If it's just surface rust on the ways and everything seems tight and not a lot of slop, it sure is worth the $1000.
After you get it home I'd tear it down and clean it up with some Kero and scotch Brites, maybe a little sanding, new coat of paint and put her back together and make some chips.


----------



## Uglydog (May 8, 2016)

As suggested above, consider tearing down her down and removing any rust.
Rust is an abrasive that will chew up good metal. 
Remember that was sea/salt water.
Check your wiring and switches for corrosion.  

Daryl
MN


----------



## dlane (May 9, 2016)

Is it a lathe or a mill ?.


----------



## mattthemuppet2 (May 9, 2016)

If it went underwater I'd want it for way less than $1000, lathe or mill.
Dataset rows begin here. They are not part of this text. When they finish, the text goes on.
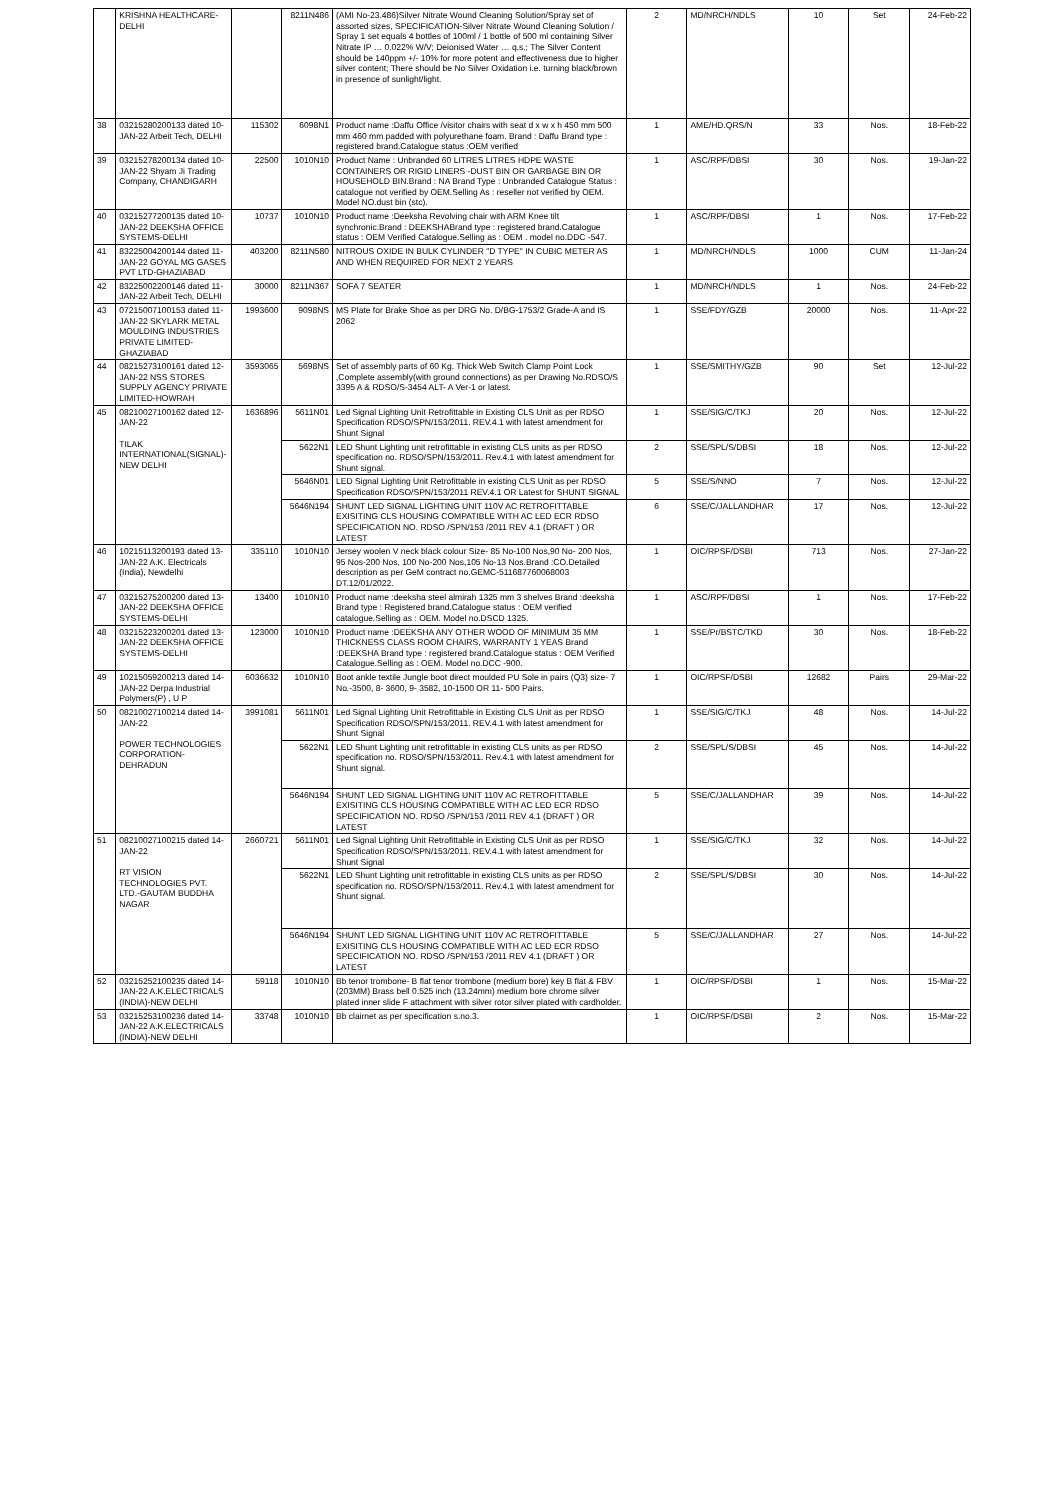| | KRISHNA HEALTHCARE-DELHI | | 8211N486 | (AMI No-23.486)Silver Nitrate Wound Cleaning Solution/Spray set of assorted sizes, SPECIFICATION-Silver Nitrate Wound Cleaning Solution / Spray 1 set equals 4 bottles of 100ml / 1 bottle of 500 ml containing Silver Nitrate IP … 0.022% W/V; Deionised Water … q.s.; The Silver Content should be 140ppm +/- 10% for more potent and effectiveness due to higher silver content; There should be No Silver Oxidation i.e. turning black/brown in presence of sunlight/light. | 2 | MD/NRCH/NDLS | 10 | Set | 24-Feb-22 |
| 38 | 03215280200133 dated 10-JAN-22 Arbeit Tech, DELHI | 115302 | 6098N1 | Product name :Daffu Office /visitor chairs with seat d x w x h 450 mm 500 mm 460 mm padded with polyurethane foam. Brand : Daffu Brand type : registered brand.Catalogue status :OEM verified | 1 | AME/HD.QRS/N | 33 | Nos. | 18-Feb-22 |
| 39 | 03215278200134 dated 10-JAN-22 Shyam Ji Trading Company, CHANDIGARH | 22500 | 1010N10 | Product Name : Unbranded 60 LITRES LITRES HDPE WASTE CONTAINERS OR RIGID LINERS -DUST BIN OR GARBAGE BIN OR HOUSEHOLD BIN.Brand : NA Brand Type : Unbranded Catalogue Status : catalogue not verified by OEM.Selling As : reseller not verified by OEM. Model NO.dust bin (stc). | 1 | ASC/RPF/DBSI | 30 | Nos. | 19-Jan-22 |
| 40 | 03215277200135 dated 10-JAN-22 DEEKSHA OFFICE SYSTEMS-DELHI | 10737 | 1010N10 | Product name :Deeksha Revolving chair with ARM Knee tilt synchronic.Brand : DEEKSHABrand type : registered brand.Catalogue status : OEM Verified Catalogue.Selling as : OEM . model no.DDC -547. | 1 | ASC/RPF/DBSI | 1 | Nos. | 17-Feb-22 |
| 41 | 83225004200144 dated 11-JAN-22 GOYAL MG GASES PVT LTD-GHAZIABAD | 403200 | 8211N580 | NITROUS OXIDE IN BULK CYLINDER "D TYPE" IN CUBIC METER AS AND WHEN REQUIRED FOR NEXT 2 YEARS | 1 | MD/NRCH/NDLS | 1000 | CUM | 11-Jan-24 |
| 42 | 83225002200146 dated 11-JAN-22 Arbeit Tech, DELHI | 30000 | 8211N367 | SOFA 7 SEATER | 1 | MD/NRCH/NDLS | 1 | Nos. | 24-Feb-22 |
| 43 | 07215007100153 dated 11-JAN-22 SKYLARK METAL MOULDING INDUSTRIES PRIVATE LIMITED-GHAZIABAD | 1993600 | 9098NS | MS Plate for Brake Shoe as per DRG No. D/BG-1753/2 Grade-A and IS 2062 | 1 | SSE/FDY/GZB | 20000 | Nos. | 11-Apr-22 |
| 44 | 08215273100161 dated 12-JAN-22 NSS STORES SUPPLY AGENCY PRIVATE LIMITED-HOWRAH | 3593065 | 5698NS | Set of assembly parts of 60 Kg. Thick Web Switch Clamp Point Lock ,Complete assembly(with ground connections) as per Drawing No.RDSO/S 3395 A & RDSO/S-3454 ALT- A Ver-1 or latest. | 1 | SSE/SMITHY/GZB | 90 | Set | 12-Jul-22 |
| 45 | 08210027100162 dated 12-JAN-22 TILAK INTERNATIONAL(SIGNAL)-NEW DELHI | 1636896 | 5611N01 | Led Signal Lighting Unit Retrofittable in Existing CLS Unit as per RDSO Specification RDSO/SPN/153/2011. REV.4.1 with latest amendment for Shunt Signal | 1 | SSE/SIG/C/TKJ | 20 | Nos. | 12-Jul-22 |
| | | | 5622N1 | LED Shunt Lighting unit retrofittable in existing CLS units as per RDSO specification no. RDSO/SPN/153/2011. Rev.4.1 with latest amendment for Shunt signal. | 2 | SSE/SPL/S/DBSI | 18 | Nos. | 12-Jul-22 |
| | | | 5646N01 | LED Signal Lighting Unit Retrofittable in existing CLS Unit as per RDSO Specification RDSO/SPN/153/2011 REV.4.1 OR Latest for SHUNT SIGNAL | 5 | SSE/S/NNO | 7 | Nos. | 12-Jul-22 |
| | | | 5646N194 | SHUNT LED SIGNAL LIGHTING UNIT 110V AC RETROFITTABLE EXISITING CLS HOUSING COMPATIBLE WITH AC LED ECR RDSO SPECIFICATION NO. RDSO /SPN/153 /2011 REV 4.1 (DRAFT ) OR LATEST | 6 | SSE/C/JALLANDHAR | 17 | Nos. | 12-Jul-22 |
| 46 | 10215113200193 dated 13-JAN-22 A.K. Electricals (India), Newdelhi | 335110 | 1010N10 | Jersey woolen V neck black colour Size- 85 No-100 Nos,90 No- 200 Nos, 95 Nos-200 Nos, 100 No-200 Nos,105 No-13 Nos.Brand :CO.Detailed description as per GeM contract no.GEMC-511687760068003 DT.12/01/2022. | 1 | OIC/RPSF/DSBI | 713 | Nos. | 27-Jan-22 |
| 47 | 03215275200200 dated 13-JAN-22 DEEKSHA OFFICE SYSTEMS-DELHI | 13400 | 1010N10 | Product name :deeksha steel almirah 1325 mm 3 shelves Brand :deeksha Brand type : Registered brand.Catalogue status : OEM verified catalogue.Selling as : OEM. Model no.DSCD 1325. | 1 | ASC/RPF/DBSI | 1 | Nos. | 17-Feb-22 |
| 48 | 03215223200201 dated 13-JAN-22 DEEKSHA OFFICE SYSTEMS-DELHI | 123000 | 1010N10 | Product name :DEEKSHA ANY OTHER WOOD OF MINIMUM 35 MM THICKNESS CLASS ROOM CHAIRS, WARRANTY 1 YEAS Brand :DEEKSHA Brand type : registered brand.Catalogue status : OEM Verified Catalogue.Selling as : OEM. Model no.DCC -900. | 1 | SSE/Pr/BSTC/TKD | 30 | Nos. | 18-Feb-22 |
| 49 | 10215059200213 dated 14-JAN-22 Derpa Industrial Polymers(P) , U P | 6036632 | 1010N10 | Boot ankle textile Jungle boot direct moulded PU Sole in pairs (Q3) size- 7 No.-3500, 8- 3600, 9- 3582, 10-1500 OR 11- 500 Pairs. | 1 | OIC/RPSF/DSBI | 12682 | Pairs | 29-Mar-22 |
| 50 | 08210027100214 dated 14-JAN-22 POWER TECHNOLOGIES CORPORATION-DEHRADUN | 3991081 | 5611N01 | Led Signal Lighting Unit Retrofittable in Existing CLS Unit as per RDSO Specification RDSO/SPN/153/2011. REV.4.1 with latest amendment for Shunt Signal | 1 | SSE/SIG/C/TKJ | 48 | Nos. | 14-Jul-22 |
| | | | 5622N1 | LED Shunt Lighting unit retrofittable in existing CLS units as per RDSO specification no. RDSO/SPN/153/2011. Rev.4.1 with latest amendment for Shunt signal. | 2 | SSE/SPL/S/DBSI | 45 | Nos. | 14-Jul-22 |
| | | | 5646N194 | SHUNT LED SIGNAL LIGHTING UNIT 110V AC RETROFITTABLE EXISITING CLS HOUSING COMPATIBLE WITH AC LED ECR RDSO SPECIFICATION NO. RDSO /SPN/153 /2011 REV 4.1 (DRAFT ) OR LATEST | 5 | SSE/C/JALLANDHAR | 39 | Nos. | 14-Jul-22 |
| 51 | 08210027100215 dated 14-JAN-22 RT VISION TECHNOLOGIES PVT. LTD.-GAUTAM BUDDHA NAGAR | 2660721 | 5611N01 | Led Signal Lighting Unit Retrofittable in Existing CLS Unit as per RDSO Specification RDSO/SPN/153/2011. REV.4.1 with latest amendment for Shunt Signal | 1 | SSE/SIG/C/TKJ | 32 | Nos. | 14-Jul-22 |
| | | | 5622N1 | LED Shunt Lighting unit retrofittable in existing CLS units as per RDSO specification no. RDSO/SPN/153/2011. Rev.4.1 with latest amendment for Shunt signal. | 2 | SSE/SPL/S/DBSI | 30 | Nos. | 14-Jul-22 |
| | | | 5646N194 | SHUNT LED SIGNAL LIGHTING UNIT 110V AC RETROFITTABLE EXISITING CLS HOUSING COMPATIBLE WITH AC LED ECR RDSO SPECIFICATION NO. RDSO /SPN/153 /2011 REV 4.1 (DRAFT ) OR LATEST | 5 | SSE/C/JALLANDHAR | 27 | Nos. | 14-Jul-22 |
| 52 | 03215252100235 dated 14-JAN-22 A.K.ELECTRICALS (INDIA)-NEW DELHI | 59118 | 1010N10 | Bb tenor trombone- B flat tenor trombone (medium bore) key B flat & FBV (203MM) Brass bell 0.525 inch (13.24mm) medium bore chrome silver plated inner slide F attachment with silver rotor silver plated with cardholder. | 1 | OIC/RPSF/DSBI | 1 | Nos. | 15-Mar-22 |
| 53 | 03215253100236 dated 14-JAN-22 A.K.ELECTRICALS (INDIA)-NEW DELHI | 33748 | 1010N10 | Bb clairnet as per specification s.no.3. | 1 | OIC/RPSF/DSBI | 2 | Nos. | 15-Mar-22 |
Full strip down, clean and checking bearings before using - there's no knowing what that water did to any of the precision surfaces or bearings.


----------



## timvercoe (May 10, 2016)

Do to circumstances, (beyond my control?) I've stored machinery under tarps outside in sunny AZ.  AZ is fairly forgiving as far as moisture.  I am at 7 thou feet and we get more precipitation than the desert for sure.   What I am  finding is that the moisture gets into places where it doesn't evaporate from and rusts.  So I am thinking that the ways will be the least of your problems, and fairly easy to clean compared to the hidden places.  I also would look at what comparative machines are selling for on line.  Not to be rude but it sounds like scrap value or there abouts would be a good offer.    Tim


----------



## timvercoe (May 10, 2016)

Do to circumstances, (beyond my control?) I've stored machinery under tarps outside in sunny AZ.  AZ is fairly forgiving as far as moisture.  I am at 7 thou feet and we get more precipitation than the desert for sure.   What I am  finding is that the moisture gets into places where it doesn't evaporate from and rusts.  So I am thinking that the ways will be the least of your problems, and fairly easy to clean compared to the hidden places.  I also would look at what comparative machines are selling for on line.  Not to be rude but it sounds like scrap value or there abouts would be a good offer.    Tim


----------